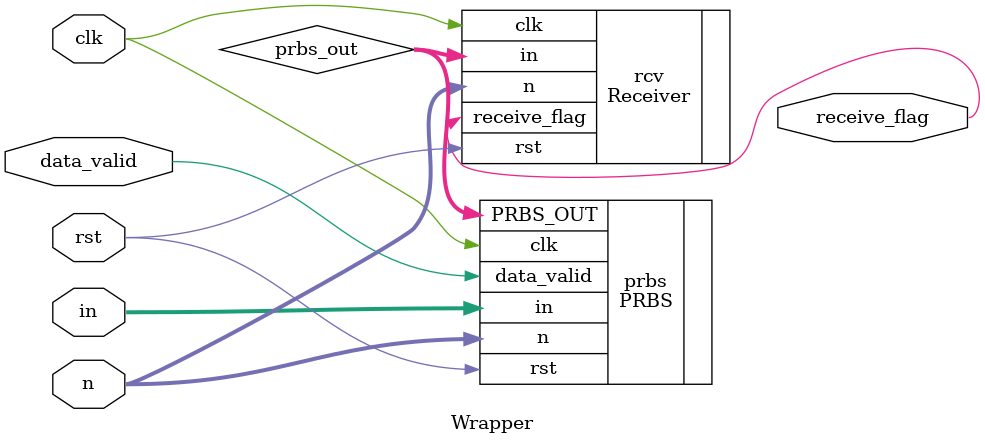
<source format=v>
module Wrapper (
    input clk,rst,data_valid,
    input [31:0] in,
    input [7:0] n,
    output receive_flag
);
    wire [7:0]prbs_out;
    PRBS prbs (.clk(clk),.rst(rst),.data_valid(data_valid),.in(in),.n(n),.PRBS_OUT(prbs_out));
    Receiver rcv (.clk(clk),.rst(rst),.in(prbs_out),.n(n),.receive_flag(receive_flag));
    
endmodule
</source>
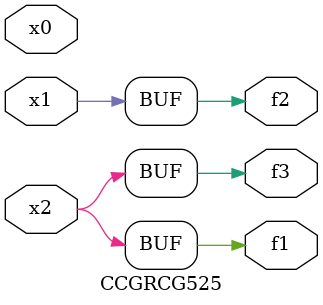
<source format=v>
module CCGRCG525(
	input x0, x1, x2,
	output f1, f2, f3
);
	assign f1 = x2;
	assign f2 = x1;
	assign f3 = x2;
endmodule

</source>
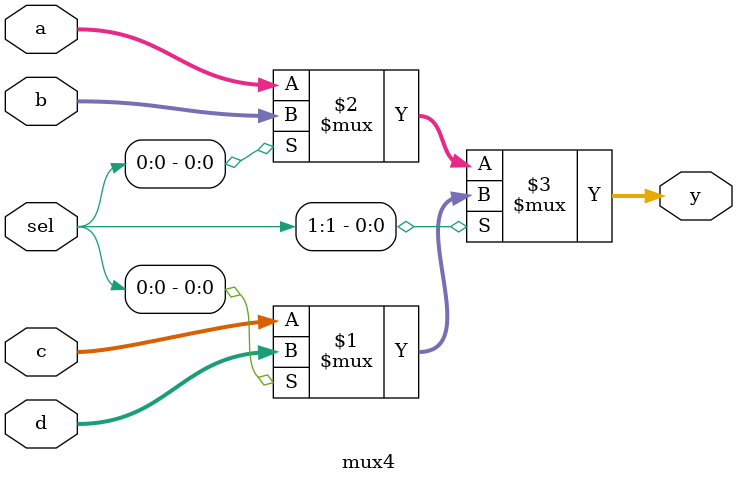
<source format=sv>
`timescale 1ns / 1ps


module mux4 #(parameter width=64)(
    input [width-1:0] a,
    input [width-1:0] b,
    input [width-1:0] c,
    input [width-1:0] d,
    input [1:0] sel,
    output [width-1:0] y

    );
    
    assign y = (sel[1])?((sel[0])? d: c):((sel[0])? b: a);
    
endmodule

</source>
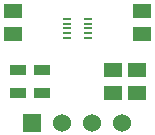
<source format=gts>
G04 (created by PCBNEW (2013-07-07 BZR 4022)-stable) date 1/30/2015 12:57:55 AM*
%MOIN*%
G04 Gerber Fmt 3.4, Leading zero omitted, Abs format*
%FSLAX34Y34*%
G01*
G70*
G90*
G04 APERTURE LIST*
%ADD10C,0.00590551*%
%ADD11R,0.055X0.035*%
%ADD12R,0.06X0.06*%
%ADD13C,0.06*%
%ADD14R,0.0255906X0.00885827*%
%ADD15R,0.059X0.0512*%
G04 APERTURE END LIST*
G54D10*
G54D11*
X83858Y-57695D03*
X83858Y-58445D03*
X83070Y-58445D03*
X83070Y-57695D03*
G54D12*
X83539Y-59448D03*
G54D13*
X84539Y-59448D03*
X85539Y-59448D03*
X86539Y-59448D03*
G54D14*
X85393Y-56614D03*
X85393Y-56456D03*
X85393Y-56299D03*
X85393Y-56141D03*
X85393Y-55984D03*
X84685Y-55984D03*
X84685Y-56141D03*
X84685Y-56299D03*
X84685Y-56456D03*
X84685Y-56614D03*
G54D15*
X86220Y-57695D03*
X86220Y-58445D03*
X87204Y-56477D03*
X87204Y-55727D03*
X82874Y-56477D03*
X82874Y-55727D03*
X87007Y-57695D03*
X87007Y-58445D03*
M02*

</source>
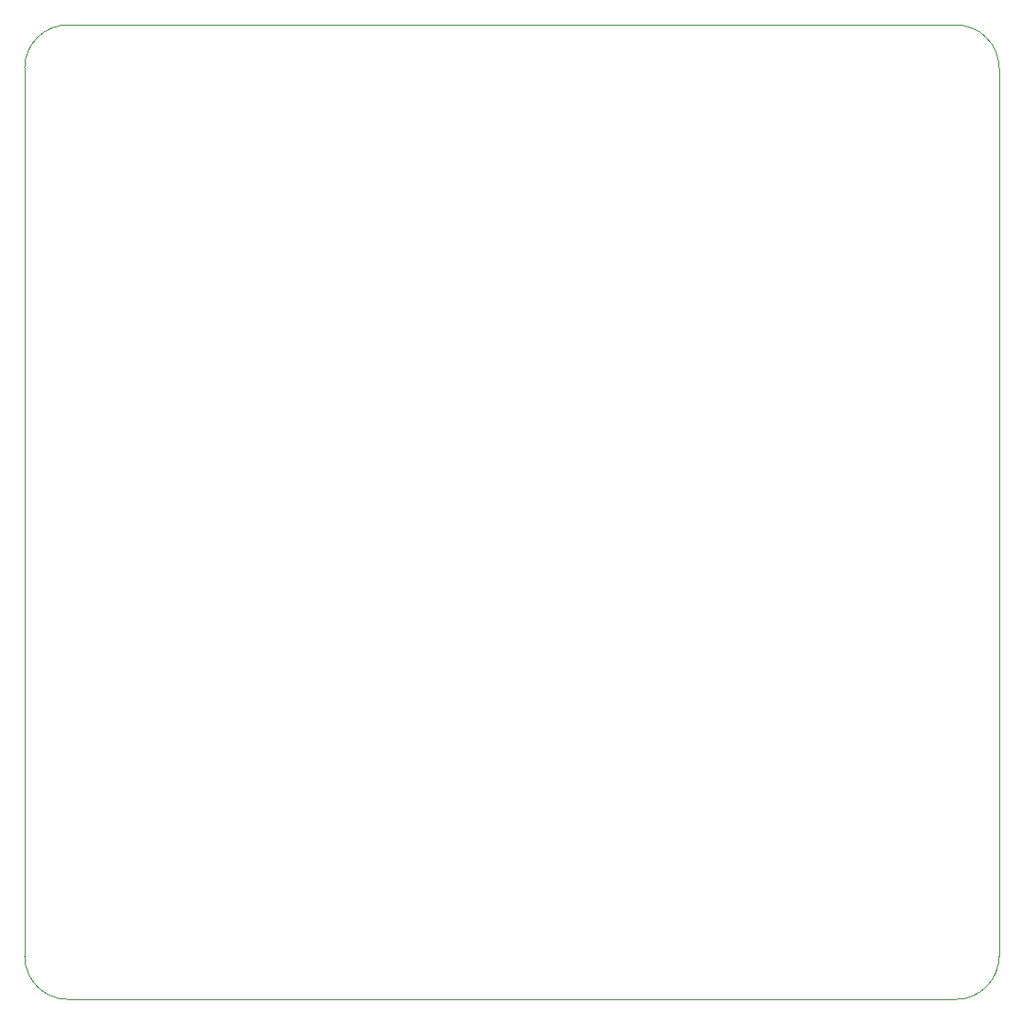
<source format=gbr>
%TF.GenerationSoftware,KiCad,Pcbnew,5.1.10-88a1d61d58~90~ubuntu21.04.1*%
%TF.CreationDate,2021-12-13T13:58:26+01:00*%
%TF.ProjectId,terrarium,74657272-6172-4697-956d-2e6b69636164,rev?*%
%TF.SameCoordinates,Original*%
%TF.FileFunction,Paste,Bot*%
%TF.FilePolarity,Positive*%
%FSLAX46Y46*%
G04 Gerber Fmt 4.6, Leading zero omitted, Abs format (unit mm)*
G04 Created by KiCad (PCBNEW 5.1.10-88a1d61d58~90~ubuntu21.04.1) date 2021-12-13 13:58:26*
%MOMM*%
%LPD*%
G01*
G04 APERTURE LIST*
%TA.AperFunction,Profile*%
%ADD10C,0.050000*%
%TD*%
G04 APERTURE END LIST*
D10*
X45000000Y-113000000D02*
G75*
G02*
X41000000Y-109000000I0J4000000D01*
G01*
X131000000Y-109000000D02*
G75*
G02*
X127000000Y-113000000I-4000000J0D01*
G01*
X127000000Y-23000000D02*
G75*
G02*
X131000000Y-27000000I0J-4000000D01*
G01*
X41000000Y-27000000D02*
G75*
G02*
X45000000Y-23000000I4000000J0D01*
G01*
X127000000Y-23000000D02*
X45000000Y-23000000D01*
X131000000Y-109000000D02*
X131000000Y-27000000D01*
X45000000Y-113000000D02*
X127000000Y-113000000D01*
X41000000Y-27000000D02*
X41000000Y-109000000D01*
M02*

</source>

* Work order *
Your task is to retype the records above in full and exactly, omitting the pictures.

* Answer section *
<source format=v>
module Wrapper (
    input clk,rst,data_valid,
    input [31:0] in,
    input [7:0] n,
    output receive_flag
);
    wire [7:0]prbs_out;
    PRBS prbs (.clk(clk),.rst(rst),.data_valid(data_valid),.in(in),.n(n),.PRBS_OUT(prbs_out));
    Receiver rcv (.clk(clk),.rst(rst),.in(prbs_out),.n(n),.receive_flag(receive_flag));
    
endmodule
</source>
<source format=v>
module CCGRCG525(
	input x0, x1, x2,
	output f1, f2, f3
);
	assign f1 = x2;
	assign f2 = x1;
	assign f3 = x2;
endmodule

</source>
<source format=sv>
`timescale 1ns / 1ps


module mux4 #(parameter width=64)(
    input [width-1:0] a,
    input [width-1:0] b,
    input [width-1:0] c,
    input [width-1:0] d,
    input [1:0] sel,
    output [width-1:0] y

    );
    
    assign y = (sel[1])?((sel[0])? d: c):((sel[0])? b: a);
    
endmodule

</source>
<source format=gts>
G04 (created by PCBNEW (2013-07-07 BZR 4022)-stable) date 1/30/2015 12:57:55 AM*
%MOIN*%
G04 Gerber Fmt 3.4, Leading zero omitted, Abs format*
%FSLAX34Y34*%
G01*
G70*
G90*
G04 APERTURE LIST*
%ADD10C,0.00590551*%
%ADD11R,0.055X0.035*%
%ADD12R,0.06X0.06*%
%ADD13C,0.06*%
%ADD14R,0.0255906X0.00885827*%
%ADD15R,0.059X0.0512*%
G04 APERTURE END LIST*
G54D10*
G54D11*
X83858Y-57695D03*
X83858Y-58445D03*
X83070Y-58445D03*
X83070Y-57695D03*
G54D12*
X83539Y-59448D03*
G54D13*
X84539Y-59448D03*
X85539Y-59448D03*
X86539Y-59448D03*
G54D14*
X85393Y-56614D03*
X85393Y-56456D03*
X85393Y-56299D03*
X85393Y-56141D03*
X85393Y-55984D03*
X84685Y-55984D03*
X84685Y-56141D03*
X84685Y-56299D03*
X84685Y-56456D03*
X84685Y-56614D03*
G54D15*
X86220Y-57695D03*
X86220Y-58445D03*
X87204Y-56477D03*
X87204Y-55727D03*
X82874Y-56477D03*
X82874Y-55727D03*
X87007Y-57695D03*
X87007Y-58445D03*
M02*

</source>
<source format=gbr>
%TF.GenerationSoftware,KiCad,Pcbnew,5.1.10-88a1d61d58~90~ubuntu21.04.1*%
%TF.CreationDate,2021-12-13T13:58:26+01:00*%
%TF.ProjectId,terrarium,74657272-6172-4697-956d-2e6b69636164,rev?*%
%TF.SameCoordinates,Original*%
%TF.FileFunction,Paste,Bot*%
%TF.FilePolarity,Positive*%
%FSLAX46Y46*%
G04 Gerber Fmt 4.6, Leading zero omitted, Abs format (unit mm)*
G04 Created by KiCad (PCBNEW 5.1.10-88a1d61d58~90~ubuntu21.04.1) date 2021-12-13 13:58:26*
%MOMM*%
%LPD*%
G01*
G04 APERTURE LIST*
%TA.AperFunction,Profile*%
%ADD10C,0.050000*%
%TD*%
G04 APERTURE END LIST*
D10*
X45000000Y-113000000D02*
G75*
G02*
X41000000Y-109000000I0J4000000D01*
G01*
X131000000Y-109000000D02*
G75*
G02*
X127000000Y-113000000I-4000000J0D01*
G01*
X127000000Y-23000000D02*
G75*
G02*
X131000000Y-27000000I0J-4000000D01*
G01*
X41000000Y-27000000D02*
G75*
G02*
X45000000Y-23000000I4000000J0D01*
G01*
X127000000Y-23000000D02*
X45000000Y-23000000D01*
X131000000Y-109000000D02*
X131000000Y-27000000D01*
X45000000Y-113000000D02*
X127000000Y-113000000D01*
X41000000Y-27000000D02*
X41000000Y-109000000D01*
M02*

</source>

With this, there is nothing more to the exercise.